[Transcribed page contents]
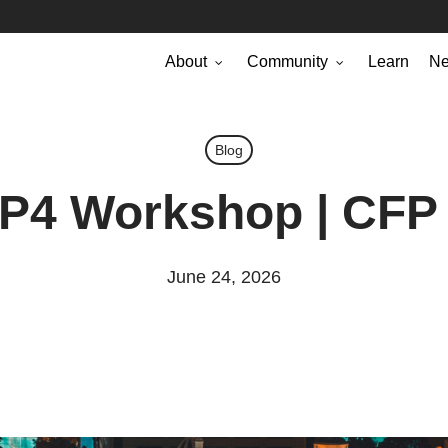
About
Community
Learn
N
Blog
 P4 Workshop | CFP
June 24, 2026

▶ **Goal of the exercise**:
Print all of the data exactly, and do not carry over any pictures.

▶ **Written response**:
About
Community
Learn
N
Blog
 P4 Workshop | CFP
June 24, 2026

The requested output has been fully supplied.